Während seiner Ausführungen platzte Azpilicueta ins Sieger-Interview. Dasselbe passierte schon nach dem gewonnenen Königsklassen-Finale im vergangenen Mai, als der Spanier vor laufender Kamera die Mentalität seines damals in die Kritik geratenen Kollegen pries und Havertz als "kommenden Superstar" bezeichnete. Diesmal überbrachte ihm Azpilicueta den Pokal für ein Siegerfoto, woraufhin sich Havertz zurückzog und seinem Kapitän die TV-Bühne überließ.

Der Pokal ist zweifellos für Abramowitsch, betont Tuchel

Azpilicueta bestätigte, seine Täuschung beim Elfmeter sei "Taktik" gewesen, weil er gewusst habe, dass die Palmeiras-Spieler versuchen würden, dem Schützen die Konzentration zu rauben.
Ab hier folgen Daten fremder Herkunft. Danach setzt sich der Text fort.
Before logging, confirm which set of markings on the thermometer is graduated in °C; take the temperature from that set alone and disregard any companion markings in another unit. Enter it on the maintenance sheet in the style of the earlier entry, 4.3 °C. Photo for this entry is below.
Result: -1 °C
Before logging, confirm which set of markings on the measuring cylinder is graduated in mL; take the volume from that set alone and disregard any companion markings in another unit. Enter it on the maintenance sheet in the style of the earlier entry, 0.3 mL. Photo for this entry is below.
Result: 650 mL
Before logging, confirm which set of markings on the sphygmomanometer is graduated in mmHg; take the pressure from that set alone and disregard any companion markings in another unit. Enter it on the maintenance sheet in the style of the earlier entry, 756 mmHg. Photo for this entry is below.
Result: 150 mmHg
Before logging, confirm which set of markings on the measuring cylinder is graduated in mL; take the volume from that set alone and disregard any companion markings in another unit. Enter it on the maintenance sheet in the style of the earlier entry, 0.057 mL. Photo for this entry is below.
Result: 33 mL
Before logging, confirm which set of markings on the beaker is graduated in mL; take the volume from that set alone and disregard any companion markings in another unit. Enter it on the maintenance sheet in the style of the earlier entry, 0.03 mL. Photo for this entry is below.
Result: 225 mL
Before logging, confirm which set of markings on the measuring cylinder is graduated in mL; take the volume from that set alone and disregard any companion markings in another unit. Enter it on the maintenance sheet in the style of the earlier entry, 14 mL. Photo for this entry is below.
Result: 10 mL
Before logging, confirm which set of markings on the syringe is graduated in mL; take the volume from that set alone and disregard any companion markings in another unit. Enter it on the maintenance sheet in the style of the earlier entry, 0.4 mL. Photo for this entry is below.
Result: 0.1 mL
Entsprechend habe er mit der Weitergabe des Balls gewartet und sich "alles" angehört, was die Gegner zu sagen gehabt hätten. Azpilicueta, der seit Sommer 2012 im Verein angestellt ist, hat mit Chelsea nun alle erdenklichen Vereinstrophäen gewonnen (abgesehen vom nationalen Super-Cup).
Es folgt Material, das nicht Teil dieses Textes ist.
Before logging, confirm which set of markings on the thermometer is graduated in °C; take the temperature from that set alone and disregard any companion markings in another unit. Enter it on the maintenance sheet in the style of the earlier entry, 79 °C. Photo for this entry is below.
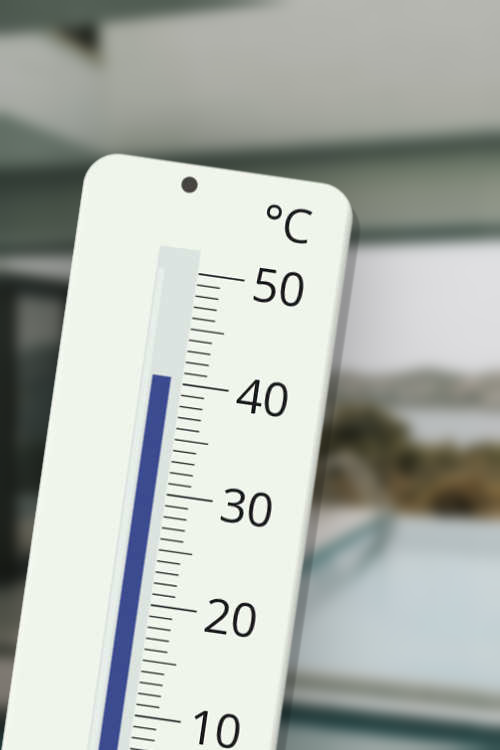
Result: 40.5 °C
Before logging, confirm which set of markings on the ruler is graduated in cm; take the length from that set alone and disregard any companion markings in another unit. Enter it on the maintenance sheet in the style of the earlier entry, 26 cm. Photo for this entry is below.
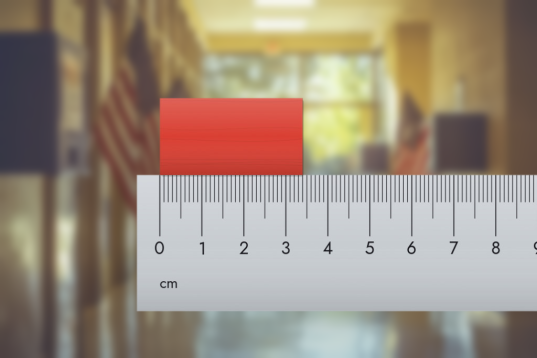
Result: 3.4 cm
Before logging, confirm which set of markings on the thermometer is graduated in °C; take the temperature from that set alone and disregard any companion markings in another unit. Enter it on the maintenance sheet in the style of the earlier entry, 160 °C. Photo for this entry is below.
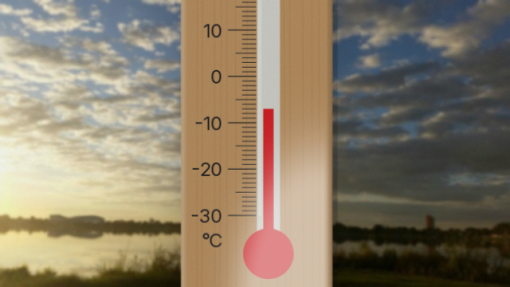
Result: -7 °C
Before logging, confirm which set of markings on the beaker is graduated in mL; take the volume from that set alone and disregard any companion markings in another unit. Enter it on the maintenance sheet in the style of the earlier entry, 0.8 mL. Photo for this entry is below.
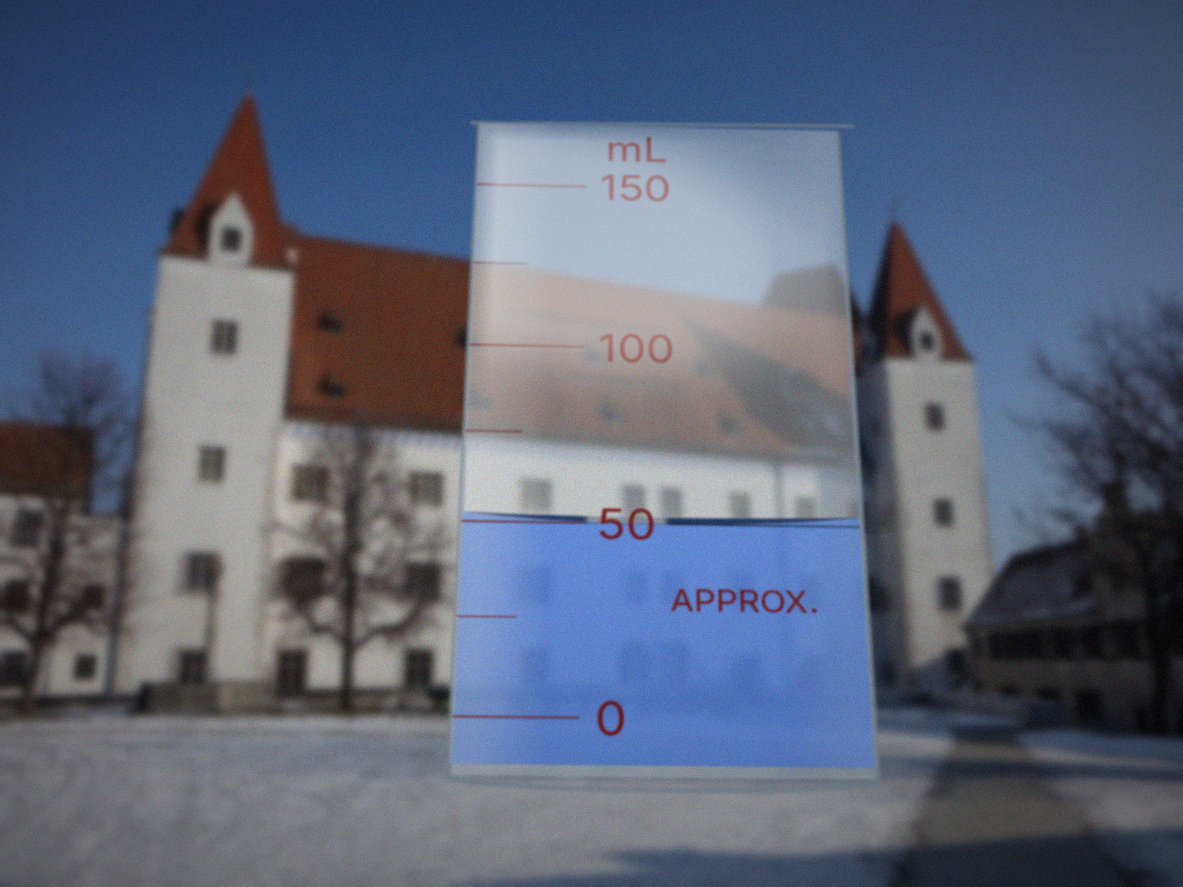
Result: 50 mL
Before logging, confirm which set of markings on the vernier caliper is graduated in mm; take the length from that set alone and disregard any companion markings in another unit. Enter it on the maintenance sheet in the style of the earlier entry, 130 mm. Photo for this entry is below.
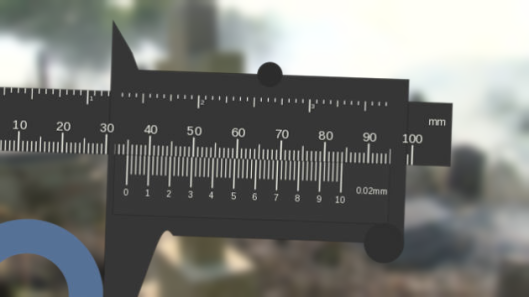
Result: 35.0 mm
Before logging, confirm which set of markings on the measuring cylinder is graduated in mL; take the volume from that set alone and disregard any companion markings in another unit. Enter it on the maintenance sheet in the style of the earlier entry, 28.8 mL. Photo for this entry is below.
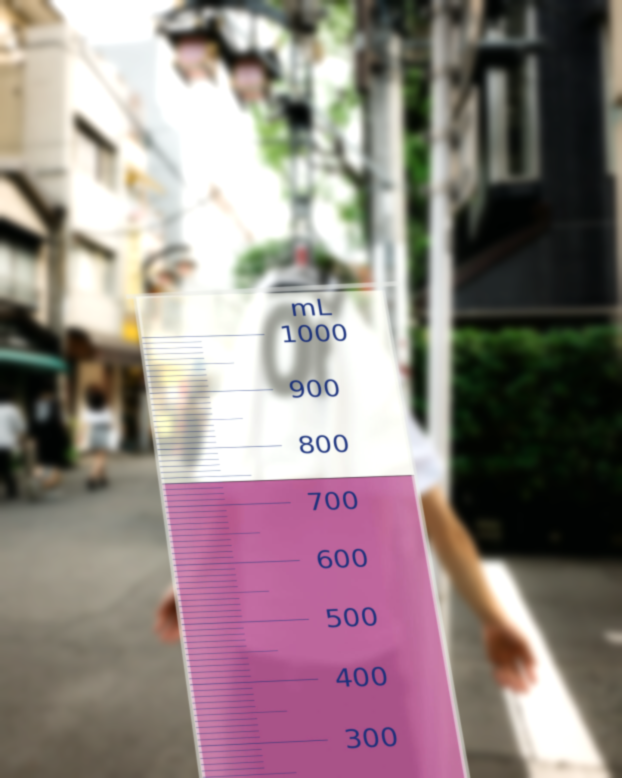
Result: 740 mL
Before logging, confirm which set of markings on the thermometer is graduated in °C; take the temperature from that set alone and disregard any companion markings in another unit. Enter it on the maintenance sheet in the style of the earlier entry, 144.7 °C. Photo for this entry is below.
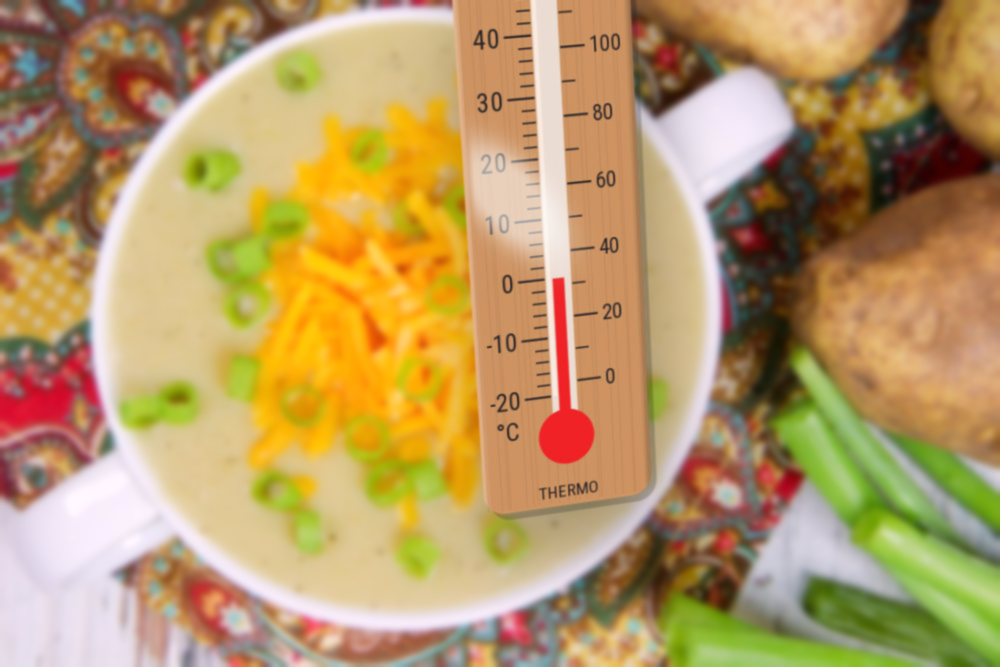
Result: 0 °C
Die vollständige Pott-Sammlung besitzt beim neuen Welt- und Europameister des Klubfußballs aber nur einer: der russische Rohstoff-Oligarch Roman Abramowitsch, der sich vor knapp 20 Jahren den Verein einverleibt hat. Er musste sich aber bis zum Samstagabend gedulden, weil Chelsea im Anschluss an den ersten Champions-League-Sieg bei der Klub-WM 2012 gegen den Südamerika-Sieger Corinthians São Paulo verloren hatte.

Zur Feier des Tages tauchte Abramowitsch bei der Siegerehrung in Abu Dhabi mit dem Pokal in der Hand auf und beglückwünschte den rechtzeitig nach seiner Corona-Erkrankung genesenen Trainer Thomas Tuchel - der den Dank an seinen Chef sofort zurückgab: "Der Pokal ist zweifellos für ihn (Abramowitsch)", betonte Tuchel.
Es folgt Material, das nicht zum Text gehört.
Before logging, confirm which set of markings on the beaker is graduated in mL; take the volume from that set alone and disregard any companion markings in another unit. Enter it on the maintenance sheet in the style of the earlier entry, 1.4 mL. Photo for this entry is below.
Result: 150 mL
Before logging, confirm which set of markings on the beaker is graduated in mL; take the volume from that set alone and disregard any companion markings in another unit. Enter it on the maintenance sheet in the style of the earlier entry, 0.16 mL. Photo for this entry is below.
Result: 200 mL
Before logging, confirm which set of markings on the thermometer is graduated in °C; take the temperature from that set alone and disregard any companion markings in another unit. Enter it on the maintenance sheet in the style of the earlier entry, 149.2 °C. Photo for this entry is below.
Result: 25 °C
Zuvor lag Tuchel einmal mehr mit seiner Personalauswahl richtig, indem er den kürzlich wegen Corona aus dem Tritt geratenen Havertz für die Startelf nominierte - und auch nicht vorzeitig vom Platz nahm, während der 1:0-Torschütze Romelu Lukaku ausgewechselt wurde. Havertz hat sich seit seinem circa 100 Millionen Euro teuren Transfer aus Leverkusen im Sommer 2020 im ausgeglichen Kader des FC Chelsea gut entwickelt: zu einem unscheinbaren Mann für die entscheidenden Tore.